BRIEF DESCRIPTION OF DRAWINGS:
FIG. 1 is a graph of corrosion factor versus dodecyl dimethylamine
concentration.
FIG. 2 is a drawing of print wire corrosion.
FIG. 3 is an enlarged view of the same part of the wire.
FIG. 4 shows the relation between graphite proportion and number of print
strikes.
FIG. 5 shows the relation between number of print strikes and PCS (Print
Contrast Signal) value.
FIGS. 6-9 are schematic diagrams of the tip of the print wire.
DETAILED DESCRIPTION OF THE EMBODIMENTS
The invention will now be described in more detail with reference to
specific embodiments. Parts specified below are parts by weight.
Embodiments and Comparative Examples in the first aspect of the invention
will first be described.
COMPARATIVE EXAMPLE A1
A ribbon ink was manufactured from 30 parts vegetable oil and 30 parts
mineral oil as vehicles, 15 parts carbon black and 15 parts oil-soluble
dyes as coloring materials, and 10 parts sorbitan fatty acid ester as
dispersing agent as shown in the Table 1 given below. These components
were premixed in a mixer, and then uniformly mixed by 3 rolls. The ink
ribbon tissue was a polyamide fiber such as Nylon 6 or Nylon 66, or a
polyester fiber, fashioned into an endless ribbon in the shape of a Mobius
band of length 50 m, width 13 mm and thickness 0.12 mm. Each of these
ribbons was uniformly coated and impregnated with 12 g of the ribbon ink
described above. The ink ribbon obtained was then loaded into an impact
printer together with a print head using print wires of wear-resistant
alloy, and the printer was operated. The printer operating conditions were
strike pressure 14 kg/mm.sup.2, print speed 180 strikes/sec, and ink
ribbon feed speed 30 mm/sec. After each wire had been allowed to strike 15
million times, the wires were left in the atmosphere at room temperature
with the ribbon ink still adhering to them for a period of 1 week.
The extent of corrosion was found by SEM (scanning electron microscopy)

Instructions for the task —
The extract on ribbon ink and print-wire corrosion lists five ingredients of the ribbon ink in Comparative Example A1. Explain the function each ingredient serves in that ink, in one to three sentences.

Dataset rows —
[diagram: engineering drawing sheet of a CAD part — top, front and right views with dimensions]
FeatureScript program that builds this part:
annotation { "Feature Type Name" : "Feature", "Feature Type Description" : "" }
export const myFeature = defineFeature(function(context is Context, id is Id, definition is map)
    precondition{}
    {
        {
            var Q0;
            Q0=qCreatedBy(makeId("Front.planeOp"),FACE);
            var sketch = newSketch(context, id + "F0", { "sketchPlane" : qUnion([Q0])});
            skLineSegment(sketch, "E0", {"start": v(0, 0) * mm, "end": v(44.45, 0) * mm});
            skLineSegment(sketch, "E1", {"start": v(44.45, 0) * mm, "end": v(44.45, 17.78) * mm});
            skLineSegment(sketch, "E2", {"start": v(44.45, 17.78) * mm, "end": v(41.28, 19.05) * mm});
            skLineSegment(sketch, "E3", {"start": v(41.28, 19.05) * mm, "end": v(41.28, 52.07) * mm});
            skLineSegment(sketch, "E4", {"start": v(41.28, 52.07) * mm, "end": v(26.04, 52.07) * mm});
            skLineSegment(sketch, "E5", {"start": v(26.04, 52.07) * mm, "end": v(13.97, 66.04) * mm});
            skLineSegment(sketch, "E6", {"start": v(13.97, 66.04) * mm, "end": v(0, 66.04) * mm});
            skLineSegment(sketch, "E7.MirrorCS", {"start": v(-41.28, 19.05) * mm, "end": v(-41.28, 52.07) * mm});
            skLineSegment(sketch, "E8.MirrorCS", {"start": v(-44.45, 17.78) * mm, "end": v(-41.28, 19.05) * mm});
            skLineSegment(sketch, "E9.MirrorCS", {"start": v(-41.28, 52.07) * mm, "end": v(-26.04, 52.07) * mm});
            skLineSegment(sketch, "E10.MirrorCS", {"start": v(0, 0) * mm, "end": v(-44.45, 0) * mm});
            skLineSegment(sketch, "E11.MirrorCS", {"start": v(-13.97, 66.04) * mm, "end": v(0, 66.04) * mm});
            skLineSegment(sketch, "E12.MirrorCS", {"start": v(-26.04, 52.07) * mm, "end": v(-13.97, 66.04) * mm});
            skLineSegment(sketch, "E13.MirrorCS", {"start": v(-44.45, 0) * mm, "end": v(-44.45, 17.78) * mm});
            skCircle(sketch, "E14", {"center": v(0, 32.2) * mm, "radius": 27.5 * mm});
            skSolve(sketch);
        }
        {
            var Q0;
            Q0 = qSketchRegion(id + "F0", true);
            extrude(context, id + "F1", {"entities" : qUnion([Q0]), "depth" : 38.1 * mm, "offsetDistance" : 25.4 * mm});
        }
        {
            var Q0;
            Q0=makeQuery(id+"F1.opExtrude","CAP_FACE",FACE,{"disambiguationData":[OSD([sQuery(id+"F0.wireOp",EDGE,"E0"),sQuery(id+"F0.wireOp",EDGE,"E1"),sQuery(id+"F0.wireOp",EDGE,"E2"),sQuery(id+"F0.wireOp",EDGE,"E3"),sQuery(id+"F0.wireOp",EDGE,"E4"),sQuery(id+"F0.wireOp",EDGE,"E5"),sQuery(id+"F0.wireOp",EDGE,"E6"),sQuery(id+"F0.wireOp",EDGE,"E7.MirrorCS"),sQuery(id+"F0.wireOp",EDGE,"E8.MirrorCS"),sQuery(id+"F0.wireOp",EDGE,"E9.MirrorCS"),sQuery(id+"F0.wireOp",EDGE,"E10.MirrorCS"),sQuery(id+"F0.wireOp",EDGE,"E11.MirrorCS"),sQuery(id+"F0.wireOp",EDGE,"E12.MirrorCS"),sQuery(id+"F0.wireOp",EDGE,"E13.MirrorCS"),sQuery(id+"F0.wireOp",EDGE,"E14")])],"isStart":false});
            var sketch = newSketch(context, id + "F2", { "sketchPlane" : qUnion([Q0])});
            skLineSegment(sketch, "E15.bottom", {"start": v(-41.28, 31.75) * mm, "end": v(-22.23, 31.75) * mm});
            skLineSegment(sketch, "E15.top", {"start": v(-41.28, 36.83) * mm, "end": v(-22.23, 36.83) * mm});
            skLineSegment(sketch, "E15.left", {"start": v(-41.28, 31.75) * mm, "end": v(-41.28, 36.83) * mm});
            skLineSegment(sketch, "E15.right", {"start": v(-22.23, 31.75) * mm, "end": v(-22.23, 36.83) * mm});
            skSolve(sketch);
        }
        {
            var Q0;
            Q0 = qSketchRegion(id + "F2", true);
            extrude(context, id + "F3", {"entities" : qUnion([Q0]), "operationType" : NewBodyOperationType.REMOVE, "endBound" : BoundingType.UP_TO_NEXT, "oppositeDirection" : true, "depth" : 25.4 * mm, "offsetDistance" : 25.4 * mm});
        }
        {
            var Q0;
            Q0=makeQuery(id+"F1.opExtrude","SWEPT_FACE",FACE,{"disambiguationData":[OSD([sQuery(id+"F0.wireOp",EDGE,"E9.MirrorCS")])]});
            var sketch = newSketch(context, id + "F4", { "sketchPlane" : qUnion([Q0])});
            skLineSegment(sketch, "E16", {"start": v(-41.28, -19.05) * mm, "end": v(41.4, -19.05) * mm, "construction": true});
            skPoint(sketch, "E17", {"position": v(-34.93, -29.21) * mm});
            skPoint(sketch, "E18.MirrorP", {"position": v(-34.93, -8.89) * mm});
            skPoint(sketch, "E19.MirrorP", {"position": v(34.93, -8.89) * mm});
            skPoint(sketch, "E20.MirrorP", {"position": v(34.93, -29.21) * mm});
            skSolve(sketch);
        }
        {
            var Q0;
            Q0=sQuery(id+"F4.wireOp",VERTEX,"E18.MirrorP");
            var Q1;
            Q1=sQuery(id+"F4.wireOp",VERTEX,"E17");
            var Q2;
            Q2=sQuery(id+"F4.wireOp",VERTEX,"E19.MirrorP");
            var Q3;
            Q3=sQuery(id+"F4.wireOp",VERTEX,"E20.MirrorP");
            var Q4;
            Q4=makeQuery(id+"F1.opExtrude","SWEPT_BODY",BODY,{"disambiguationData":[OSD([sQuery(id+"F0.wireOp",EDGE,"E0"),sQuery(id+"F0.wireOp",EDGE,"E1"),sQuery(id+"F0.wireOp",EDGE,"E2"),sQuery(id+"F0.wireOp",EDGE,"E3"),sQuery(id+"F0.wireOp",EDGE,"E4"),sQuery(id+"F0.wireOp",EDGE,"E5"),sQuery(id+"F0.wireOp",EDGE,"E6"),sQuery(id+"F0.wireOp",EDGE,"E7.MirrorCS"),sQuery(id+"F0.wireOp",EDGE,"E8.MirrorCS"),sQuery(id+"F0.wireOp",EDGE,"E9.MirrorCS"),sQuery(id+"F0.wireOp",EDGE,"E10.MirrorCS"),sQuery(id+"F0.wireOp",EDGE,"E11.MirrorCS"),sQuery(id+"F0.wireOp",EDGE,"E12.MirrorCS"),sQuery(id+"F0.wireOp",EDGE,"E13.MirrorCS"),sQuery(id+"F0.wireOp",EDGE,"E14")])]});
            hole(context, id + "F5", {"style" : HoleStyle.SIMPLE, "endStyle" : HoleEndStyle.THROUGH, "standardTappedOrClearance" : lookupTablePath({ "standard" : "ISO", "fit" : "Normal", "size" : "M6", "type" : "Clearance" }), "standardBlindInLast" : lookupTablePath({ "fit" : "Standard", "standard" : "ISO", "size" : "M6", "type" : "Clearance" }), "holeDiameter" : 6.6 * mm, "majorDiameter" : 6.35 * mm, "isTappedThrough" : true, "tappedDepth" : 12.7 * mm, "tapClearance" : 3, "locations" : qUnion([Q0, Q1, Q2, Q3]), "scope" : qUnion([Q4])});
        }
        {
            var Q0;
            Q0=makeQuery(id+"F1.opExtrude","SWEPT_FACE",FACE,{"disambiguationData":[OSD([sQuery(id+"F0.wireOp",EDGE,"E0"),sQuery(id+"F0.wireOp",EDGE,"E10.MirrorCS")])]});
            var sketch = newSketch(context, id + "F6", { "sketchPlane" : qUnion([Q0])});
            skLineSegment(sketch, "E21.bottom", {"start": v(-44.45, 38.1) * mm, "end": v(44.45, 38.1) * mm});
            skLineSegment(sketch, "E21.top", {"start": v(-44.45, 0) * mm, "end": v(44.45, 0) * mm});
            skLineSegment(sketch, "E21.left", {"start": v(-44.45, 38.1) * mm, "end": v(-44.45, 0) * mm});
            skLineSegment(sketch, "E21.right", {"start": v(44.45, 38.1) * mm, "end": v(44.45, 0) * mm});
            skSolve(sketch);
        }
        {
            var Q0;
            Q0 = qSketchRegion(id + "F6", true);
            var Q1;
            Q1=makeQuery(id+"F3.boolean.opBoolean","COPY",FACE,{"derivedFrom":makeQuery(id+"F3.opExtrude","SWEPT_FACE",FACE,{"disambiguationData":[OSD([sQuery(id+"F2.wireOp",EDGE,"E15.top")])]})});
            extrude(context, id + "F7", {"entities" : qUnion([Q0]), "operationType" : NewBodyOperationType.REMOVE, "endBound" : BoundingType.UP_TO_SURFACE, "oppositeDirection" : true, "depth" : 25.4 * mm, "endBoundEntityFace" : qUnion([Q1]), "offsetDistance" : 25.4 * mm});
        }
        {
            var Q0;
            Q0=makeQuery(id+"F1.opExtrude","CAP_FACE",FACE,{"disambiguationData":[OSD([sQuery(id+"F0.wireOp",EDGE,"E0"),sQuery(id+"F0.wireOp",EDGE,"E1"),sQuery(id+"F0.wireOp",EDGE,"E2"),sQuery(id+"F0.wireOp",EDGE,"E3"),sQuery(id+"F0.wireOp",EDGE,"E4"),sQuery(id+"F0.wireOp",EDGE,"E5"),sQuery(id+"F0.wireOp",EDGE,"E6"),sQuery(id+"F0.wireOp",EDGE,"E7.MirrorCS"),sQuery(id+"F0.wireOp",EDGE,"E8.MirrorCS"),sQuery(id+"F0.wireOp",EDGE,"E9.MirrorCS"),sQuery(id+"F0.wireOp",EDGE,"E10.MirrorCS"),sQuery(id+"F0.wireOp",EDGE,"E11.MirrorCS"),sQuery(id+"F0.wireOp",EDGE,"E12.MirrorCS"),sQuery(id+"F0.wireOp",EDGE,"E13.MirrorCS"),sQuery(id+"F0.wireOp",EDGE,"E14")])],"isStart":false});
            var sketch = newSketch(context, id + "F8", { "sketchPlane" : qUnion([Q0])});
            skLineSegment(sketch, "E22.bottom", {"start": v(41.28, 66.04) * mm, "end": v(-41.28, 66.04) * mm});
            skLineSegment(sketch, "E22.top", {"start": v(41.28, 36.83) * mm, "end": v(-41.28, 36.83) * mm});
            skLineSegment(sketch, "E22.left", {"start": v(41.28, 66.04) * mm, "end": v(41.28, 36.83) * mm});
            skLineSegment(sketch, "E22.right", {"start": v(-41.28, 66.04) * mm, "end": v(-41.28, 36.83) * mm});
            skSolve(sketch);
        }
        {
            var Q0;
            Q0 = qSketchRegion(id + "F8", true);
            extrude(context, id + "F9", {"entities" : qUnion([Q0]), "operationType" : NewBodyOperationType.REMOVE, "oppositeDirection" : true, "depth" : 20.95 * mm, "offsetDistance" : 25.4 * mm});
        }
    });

Answer in full —
The vegetable oil and mineral oil (30 parts each) serve as vehicles, and the carbon black and oil-soluble dyes (15 parts each) serve as coloring materials. The sorbitan fatty acid ester (10 parts) serves as the dispersing agent.